Her sıralı X konumuna 100 mikrometre ekleyin. Son referans çerçevesini, numunenin dış yarıçapından 50 mikrometreye eşit olandan daha az bir mesafeye yerleştirin. Oluşturulan noktalara tıklayın ve İstatistikler'e gidin.

Menünün sağ alt köşesinde, Tüm İstatistikleri Dosyaya Aktar'ı tıklayın ve verileri bir e-tabloya kaydedin. E-tabloyu açın. Kaynak referans çerçevesinden uzaklık sekmesine gidin.

Her mesafeyi karşılık gelen referans çerçevesine sayısal olarak atamak için mod işlevini kullanın. Her referans çerçevesindeki mesafelerle çalışmak için bu sütundaki değerleri filtreleyin. Referans çerçevelerinin her biri için, COUNTIF işlevini kullanarak çerçevenin 50 mikrometre içindeki nesnelerin sayısını hesaplayın.

Elde edilen değer, bu bölgesel fişteki hücre sayısına karşılık gelir. Hücre yoğunluğunu elde etmek için bu değeri 100 mikrometre fişinin hacmine bölün. Student's T testi, sferoid çekirdekte MDA-MB-231 sferoid modelleri için geçiş ve dış katmanlardan önemli ölçüde daha yüksek hücre yoğunluğu ortaya koymuştur.

Sonuç, dört gün sonra bu küresel çekirdekte sıkışmayı gösterir. Hem AU565 hem de MDA-MB-231 agrega modellerinde, matrisin eklenmesi hacmi veya hücre sayısını etkilemiyor gibi görünmektedir ve bu nedenle hücre proliferasyonu üzerinde ihmal edilebilir bir etkiye sahip gibi görünmektedir. Daha ziyade, matris ilavesi, hücre yoğunluğunu yeniden dağıtarak önemli çekirdek sıkıştırmasını teşvik ediyor ve dış katmanlardaki hücre yoğunluğunu azaltıyor gibi görünmektedir.

Bu bulgular, matrisin farklı meme kanseri hücre hatlarında hücre agregasyonunu sağladığı fiziksel mekanizmalar hakkında değerli bilgiler sağlar.
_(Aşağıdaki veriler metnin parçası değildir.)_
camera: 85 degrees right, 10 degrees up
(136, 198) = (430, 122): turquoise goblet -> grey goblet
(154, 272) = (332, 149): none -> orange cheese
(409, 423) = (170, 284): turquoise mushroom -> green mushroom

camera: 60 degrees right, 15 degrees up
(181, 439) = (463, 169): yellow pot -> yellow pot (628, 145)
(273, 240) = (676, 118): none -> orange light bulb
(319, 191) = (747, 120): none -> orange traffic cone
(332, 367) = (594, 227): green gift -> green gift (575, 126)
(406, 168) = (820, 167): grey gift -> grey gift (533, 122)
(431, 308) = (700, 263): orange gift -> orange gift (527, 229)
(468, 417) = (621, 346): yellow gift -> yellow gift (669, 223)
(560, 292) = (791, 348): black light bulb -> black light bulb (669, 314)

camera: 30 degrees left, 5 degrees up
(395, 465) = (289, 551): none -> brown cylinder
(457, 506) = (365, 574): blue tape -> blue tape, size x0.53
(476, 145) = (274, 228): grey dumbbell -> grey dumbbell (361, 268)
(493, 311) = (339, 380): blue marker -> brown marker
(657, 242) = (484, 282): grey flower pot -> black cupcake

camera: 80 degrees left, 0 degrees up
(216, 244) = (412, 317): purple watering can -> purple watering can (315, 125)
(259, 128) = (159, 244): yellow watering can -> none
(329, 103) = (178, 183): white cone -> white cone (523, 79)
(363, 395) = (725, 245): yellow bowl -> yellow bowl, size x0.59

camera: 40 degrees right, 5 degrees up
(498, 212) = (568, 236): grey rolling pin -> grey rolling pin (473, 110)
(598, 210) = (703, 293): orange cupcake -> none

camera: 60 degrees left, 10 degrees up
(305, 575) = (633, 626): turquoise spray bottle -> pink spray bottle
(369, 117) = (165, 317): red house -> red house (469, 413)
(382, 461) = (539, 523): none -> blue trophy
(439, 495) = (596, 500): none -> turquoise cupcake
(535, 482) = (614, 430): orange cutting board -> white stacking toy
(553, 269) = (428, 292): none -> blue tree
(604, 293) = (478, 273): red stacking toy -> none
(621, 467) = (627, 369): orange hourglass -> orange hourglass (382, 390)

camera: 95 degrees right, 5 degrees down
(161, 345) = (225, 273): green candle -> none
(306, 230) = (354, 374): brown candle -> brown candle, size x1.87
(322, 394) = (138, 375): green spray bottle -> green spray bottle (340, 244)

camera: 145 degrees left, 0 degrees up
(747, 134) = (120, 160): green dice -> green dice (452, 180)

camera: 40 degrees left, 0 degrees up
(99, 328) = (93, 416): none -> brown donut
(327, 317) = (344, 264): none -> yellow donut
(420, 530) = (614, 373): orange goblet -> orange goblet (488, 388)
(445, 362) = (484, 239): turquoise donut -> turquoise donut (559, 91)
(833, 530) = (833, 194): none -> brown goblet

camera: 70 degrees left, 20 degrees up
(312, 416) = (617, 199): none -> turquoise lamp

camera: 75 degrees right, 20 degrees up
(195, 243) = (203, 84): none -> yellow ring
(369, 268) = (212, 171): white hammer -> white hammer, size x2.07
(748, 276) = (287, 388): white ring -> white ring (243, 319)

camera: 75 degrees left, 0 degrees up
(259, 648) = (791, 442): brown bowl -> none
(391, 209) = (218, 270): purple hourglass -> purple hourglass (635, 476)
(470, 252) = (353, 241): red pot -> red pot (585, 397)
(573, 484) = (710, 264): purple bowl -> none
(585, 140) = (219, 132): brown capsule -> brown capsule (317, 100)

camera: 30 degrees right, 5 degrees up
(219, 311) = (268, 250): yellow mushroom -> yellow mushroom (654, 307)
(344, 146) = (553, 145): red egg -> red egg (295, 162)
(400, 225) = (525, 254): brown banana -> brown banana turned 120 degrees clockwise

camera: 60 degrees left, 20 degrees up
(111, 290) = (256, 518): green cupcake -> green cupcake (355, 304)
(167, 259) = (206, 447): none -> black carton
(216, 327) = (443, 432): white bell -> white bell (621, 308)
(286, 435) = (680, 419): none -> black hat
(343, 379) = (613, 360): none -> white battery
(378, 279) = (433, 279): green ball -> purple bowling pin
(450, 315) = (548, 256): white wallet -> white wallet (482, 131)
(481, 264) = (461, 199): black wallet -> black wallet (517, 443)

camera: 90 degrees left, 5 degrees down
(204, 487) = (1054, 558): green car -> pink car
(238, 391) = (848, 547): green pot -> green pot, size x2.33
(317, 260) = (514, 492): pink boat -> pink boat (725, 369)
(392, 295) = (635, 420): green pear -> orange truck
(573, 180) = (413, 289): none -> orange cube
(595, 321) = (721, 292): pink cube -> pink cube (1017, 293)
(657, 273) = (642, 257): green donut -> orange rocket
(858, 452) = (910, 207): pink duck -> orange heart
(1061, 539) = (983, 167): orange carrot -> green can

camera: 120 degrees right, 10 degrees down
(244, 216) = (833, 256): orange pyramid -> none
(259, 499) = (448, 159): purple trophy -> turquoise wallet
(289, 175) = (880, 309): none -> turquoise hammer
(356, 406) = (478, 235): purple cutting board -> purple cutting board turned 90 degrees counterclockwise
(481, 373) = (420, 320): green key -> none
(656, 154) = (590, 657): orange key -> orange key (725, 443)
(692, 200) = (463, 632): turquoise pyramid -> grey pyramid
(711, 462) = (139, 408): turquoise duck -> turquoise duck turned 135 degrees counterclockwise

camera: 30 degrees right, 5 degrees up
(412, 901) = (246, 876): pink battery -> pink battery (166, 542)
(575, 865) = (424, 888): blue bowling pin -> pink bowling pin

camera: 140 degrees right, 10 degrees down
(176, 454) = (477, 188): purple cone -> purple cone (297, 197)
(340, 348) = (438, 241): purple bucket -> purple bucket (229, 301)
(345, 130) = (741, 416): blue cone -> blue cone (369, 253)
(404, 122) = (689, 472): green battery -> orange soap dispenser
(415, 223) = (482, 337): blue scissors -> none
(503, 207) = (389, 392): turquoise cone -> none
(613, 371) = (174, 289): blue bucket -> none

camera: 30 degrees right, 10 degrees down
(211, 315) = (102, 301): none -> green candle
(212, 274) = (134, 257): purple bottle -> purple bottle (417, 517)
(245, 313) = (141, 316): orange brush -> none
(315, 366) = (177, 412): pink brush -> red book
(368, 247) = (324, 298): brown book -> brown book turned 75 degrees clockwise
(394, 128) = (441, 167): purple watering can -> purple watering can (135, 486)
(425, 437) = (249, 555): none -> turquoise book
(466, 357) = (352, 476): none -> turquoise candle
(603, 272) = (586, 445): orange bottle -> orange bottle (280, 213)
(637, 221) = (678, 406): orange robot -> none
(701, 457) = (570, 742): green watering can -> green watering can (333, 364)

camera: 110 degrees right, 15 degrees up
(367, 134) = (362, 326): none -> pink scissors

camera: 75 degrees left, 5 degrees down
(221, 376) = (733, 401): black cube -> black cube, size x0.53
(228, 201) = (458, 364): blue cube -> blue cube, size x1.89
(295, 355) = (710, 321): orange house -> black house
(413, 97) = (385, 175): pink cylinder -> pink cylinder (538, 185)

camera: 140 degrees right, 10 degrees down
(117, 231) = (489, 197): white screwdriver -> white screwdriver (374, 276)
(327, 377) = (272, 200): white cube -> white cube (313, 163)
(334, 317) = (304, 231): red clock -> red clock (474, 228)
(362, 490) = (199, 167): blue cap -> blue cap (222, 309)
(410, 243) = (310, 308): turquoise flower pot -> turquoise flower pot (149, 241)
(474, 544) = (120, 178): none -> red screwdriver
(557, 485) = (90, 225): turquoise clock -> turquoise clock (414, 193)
Daha sonra matriks ile hazırlanan AU565 tümörleri sferoidine bakıldığında, olgunlaşmış agregalar trastuzumab ile tedavi edildi ve bölgesel hücre yoğunluğu beş günlük bir ilaç rejimi ile değerlendirildi. Tapalar, agregaların kalınlığı boyunca her 100 mikrometrede bir ayarlandı.

Hücre yoğunluğundaki küçük dalgalanmalar, her bir agreganın iç 500 mikrometresinde zaman içinde minimal hücre ölümünü gösteren küçük dalgalanmalar gözlendi. Hücre ölümünün çoğunlukla tümör sferoidlerinin dış katmanlarında gösterge ilaç yanıtı olarak görselleştirilmesi, trastuzumabın ilaç penetrasyon sorunları ile tutarlıdır. Artık yapıdan ödün vermeden agregalardaki hücre canlılığını tahribatsız bir şekilde ölçebiliyoruz.

Bu, aday anti-kanser ilaçlarının temporal ve penetrasyon niteliklerini tanımlamak için tekil tümör agregalarında uzunlamasına ilaç yanıtının değerlendirilmesini sağlar.